Pull out each line of the material below that contains the string "PostgreSQL".

▶ [DATA FOR REVIEW]

★ ★ ★

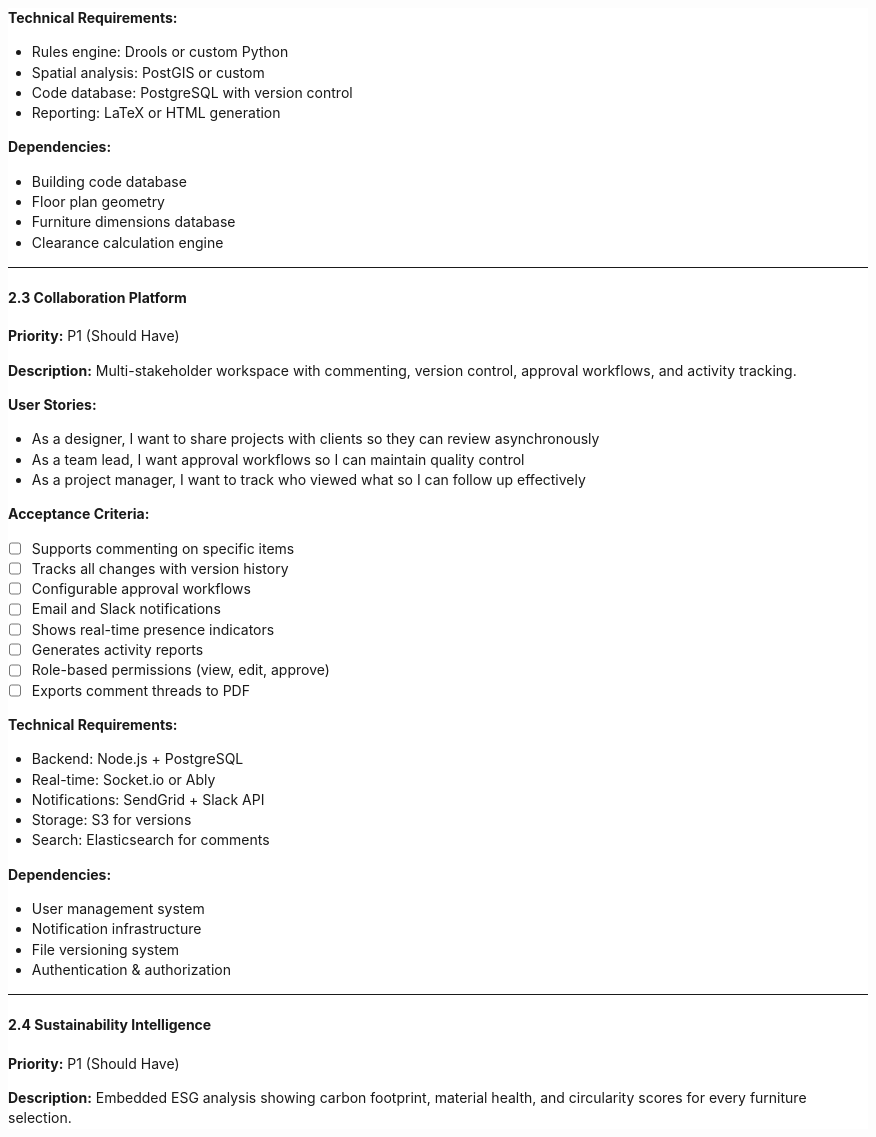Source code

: **Technical Requirements:**
- Rules engine: Drools or custom Python
- Spatial analysis: PostGIS or custom
- Code database: PostgreSQL with version control
- Reporting: LaTeX or HTML generation

**Dependencies:**
- Building code database
- Floor plan geometry
- Furniture dimensions database
- Clearance calculation engine

---

#### 2.3 Collaboration Platform
**Priority:** P1 (Should Have)

**Description:**
Multi-stakeholder workspace with commenting, version control, approval workflows, and activity tracking.

**User Stories:**
- As a designer, I want to share projects with clients so they can review asynchronously
- As a team lead, I want approval workflows so I can maintain quality control
- As a project manager, I want to track who viewed what so I can follow up effectively

**Acceptance Criteria:**
- [ ] Supports commenting on specific items
- [ ] Tracks all changes with version history
- [ ] Configurable approval workflows
- [ ] Email and Slack notifications
- [ ] Shows real-time presence indicators
- [ ] Generates activity reports
- [ ] Role-based permissions (view, edit, approve)
- [ ] Exports comment threads to PDF

**Technical Requirements:**
- Backend: Node.js + PostgreSQL
- Real-time: Socket.io or Ably
- Notifications: SendGrid + Slack API
- Storage: S3 for versions
- Search: Elasticsearch for comments

**Dependencies:**
- User management system
- Notification infrastructure
- File versioning system
- Authentication & authorization

---

#### 2.4 Sustainability Intelligence
**Priority:** P1 (Should Have)

**Description:**
Embedded ESG analysis showing carbon footprint, material health, and circularity scores for every furniture selection.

★ ★ ★

▶ [ANSWER SECTION]
- Code database: PostgreSQL with version control
- Backend: Node.js + PostgreSQL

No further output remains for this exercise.